## EXTRAIT DU TEXTE
========

Mediapart: L’Ukraine, véritable obsession de Donald Trump
Article publié sur le site de Mediapart, le 28/09/2019
La révélation du signalement d’un lanceur d’alerte, dans lequel Donald Trump demande l’aide de l’Ukraine pour la présidentielle de 2020, est le dernier épisode d’une longue série dans laquelle Kiev se retrouve, bien malgré elle, au cœur des scandales politiques américains. Une position inconfortable pour un pays coincé entre l’ingérence russe et la force de frappe de Washington.
Kiev (Ukraine), correspondance.– Il se sent « très calme ». En déplacement à l’Assemblée générale de l’ONU, à New York, le 25 septembre dernier, Volodymyr Zelensky se retrouve pourtant propulsé au cœur d’un tsunami politique américain. La veille, le parti démocrate a engagé une procédure de destitution à l’encontre du président Trump en raison de pressions que celui-ci aurait exercées sur son homologue ukrainien. Pour autant, ce dernier, un comédien de carrière élu après un raz-de-marée électoral en avril, veut surtout « ne pas [s]’immiscer dans la politique électorale américaine ». Lors de sa première rencontre officielle avec le locataire de la Maison Blanche, devant une nuée de journalistes, il plaisante même sur la transparence de leurs échanges. Et d’insister : « Personne n’a fait pression sur moi. »
Les présidents ukrainien et américain lors de leur rencontre, en marge de l’Assemblée générale de l'ONU, le 25 septembre 2019. © Reuters
Volodymyr Zelensky marche néanmoins sur des œufs. La publication des notes d’un entretien téléphonique, en date du 25 juillet, a bel et bien démontré que Donald Trump lui a demandé une « faveur » : « regarder » le cas de Hunter Biden, fils de l’ancien vice-président de Barack Obama et potentiel concurrent de Donald Trump à l’élection de 2020. Un scandale qui risque de contraindre Volodymyr Zelensky à l’impensable : prendre position dans les affrontements partisans qui déchirent Washington.
Aussi le maître de Kiev se montre courtois, tant dans les notes de la conversation téléphonique que lors de la rencontre avec Donald Trump. « On ne peut pas attendre d’un des présidents les moins influents au monde qu’il adopte une position ferme ou manque de politesse face à l’une des personnes les plus puissantes de la planète », commente l’historien et politologue Alexander Motyl. D’autant que Volodymyr Zelensky est en premier lieu victime d’une affaire qui le dépasse, entamée en 2016.
C’est en août de cette année que le député et lanceur d’alerte Serhiy Leshchenko publie à Kiev des carnets de compte secrets révélant qu’un consultant politique américain, Paul Manafort, avait conseillé le président ukrainien autoritaire et corrompu Viktor Ianoukovitch de 2004 à 2014. Des paiements d’un montant total de 12,7 millions de dollars avaient été versés à son profit. Une coquette somme qu’il n’avait pas déclarée au fisc américain.

========

## DONNÉES PRÉSENTÉES
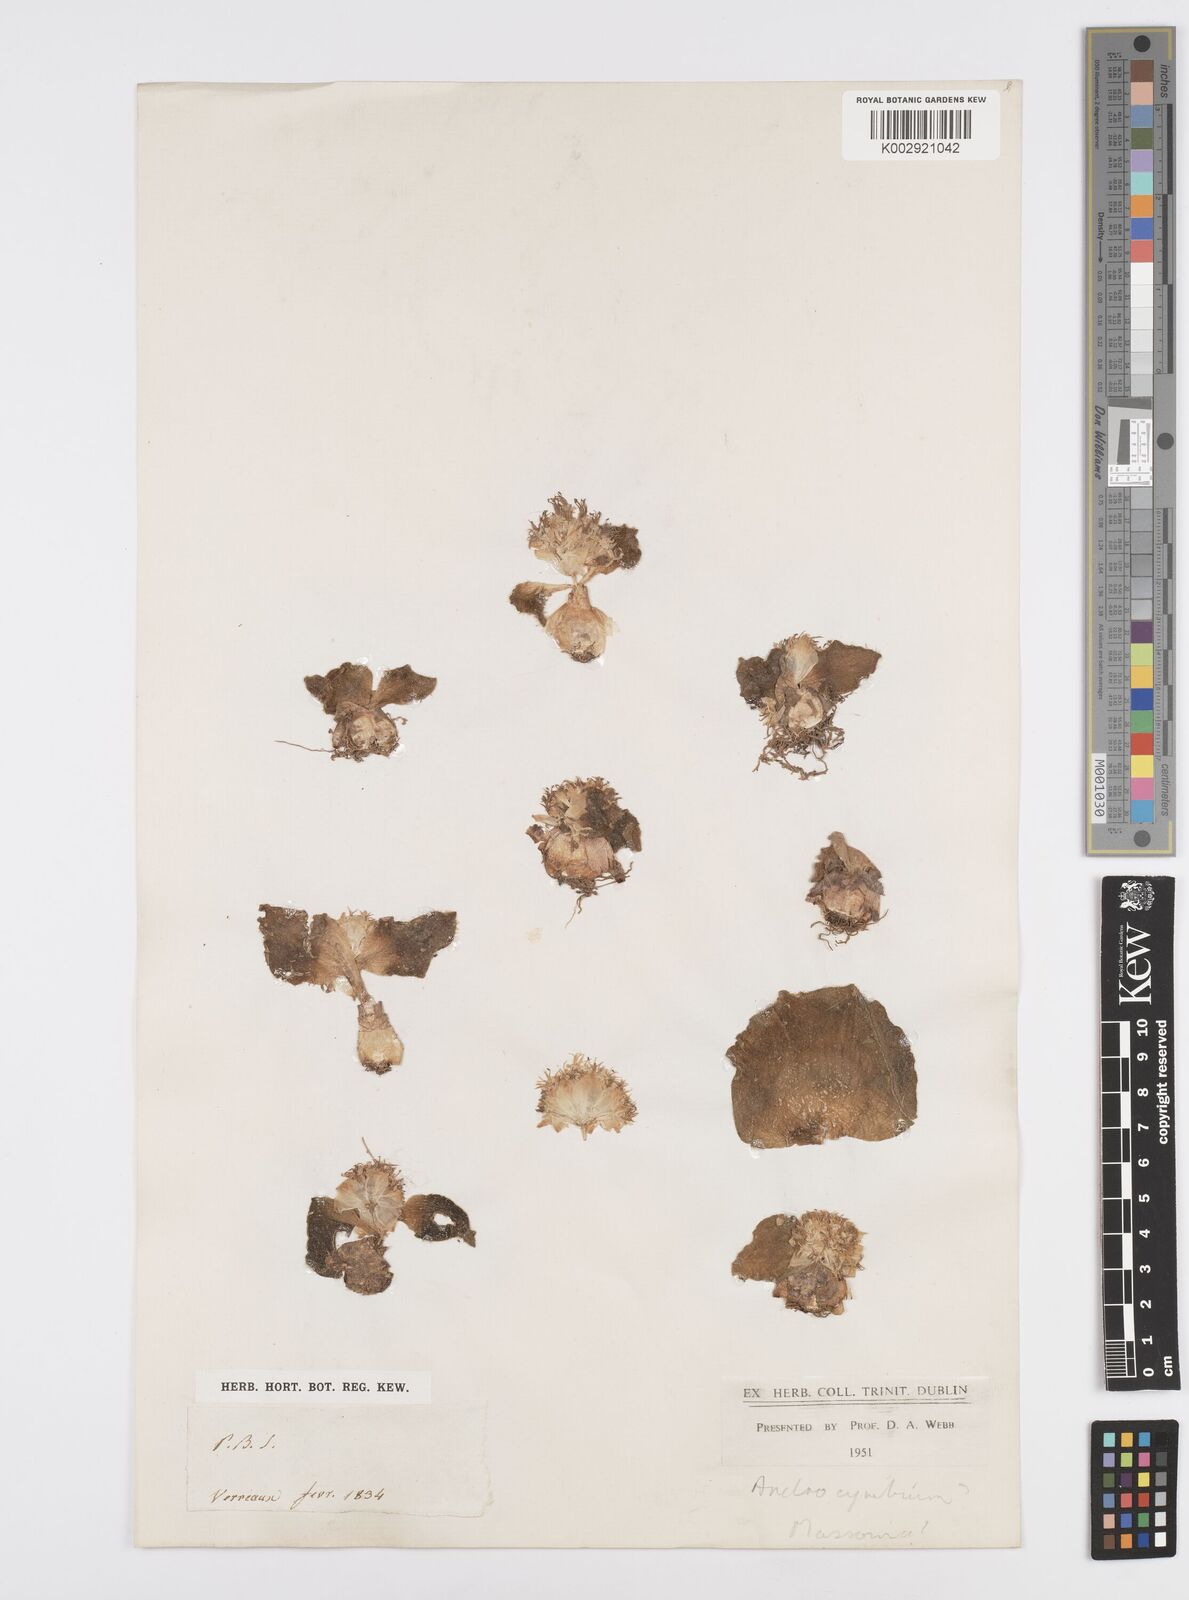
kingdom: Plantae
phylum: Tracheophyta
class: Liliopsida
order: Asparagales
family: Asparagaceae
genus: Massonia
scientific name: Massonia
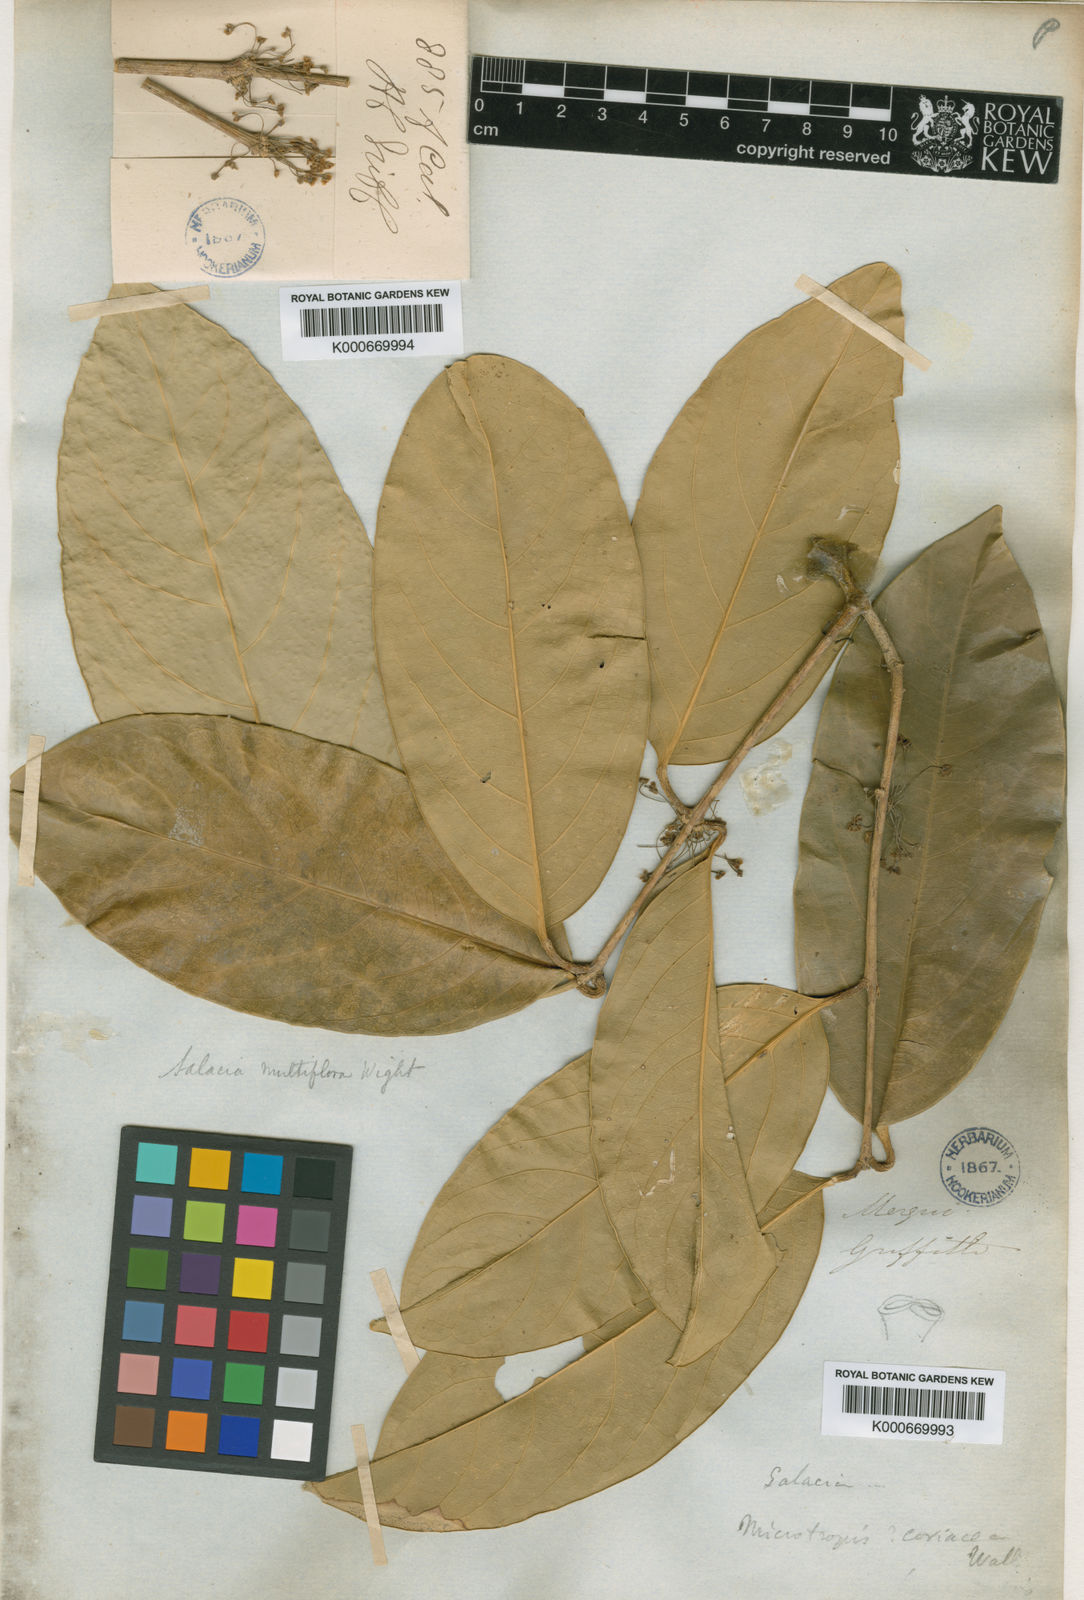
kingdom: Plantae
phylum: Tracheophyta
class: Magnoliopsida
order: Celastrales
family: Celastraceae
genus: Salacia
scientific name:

========

## CONSIGNE 1
Relevez toutes les personnes désignées nommément dans l'article sur l'Ukraine et Donald Trump.
## CONSIGNE 2
Transcrivez à l'identique les lignes des enregistrements situées entre celle qui contient « order: Asparagales » et la fin des enregistrements, bornes incluses, en omettant les images.

## RÉPONSE 1
Donald Trump, Volodymyr Zelensky, Hunter Biden, Barack Obama, Alexander Motyl, Serhiy Leshchenko, Paul Manafort, Viktor Ianoukovitch

## RÉPONSE 2
order: Asparagales
family: Asparagaceae
genus: Massonia
scientific name: Massonia
kingdom: Plantae
phylum: Tracheophyta
class: Magnoliopsida
order: Celastrales
family: Celastraceae
genus: Salacia
scientific name:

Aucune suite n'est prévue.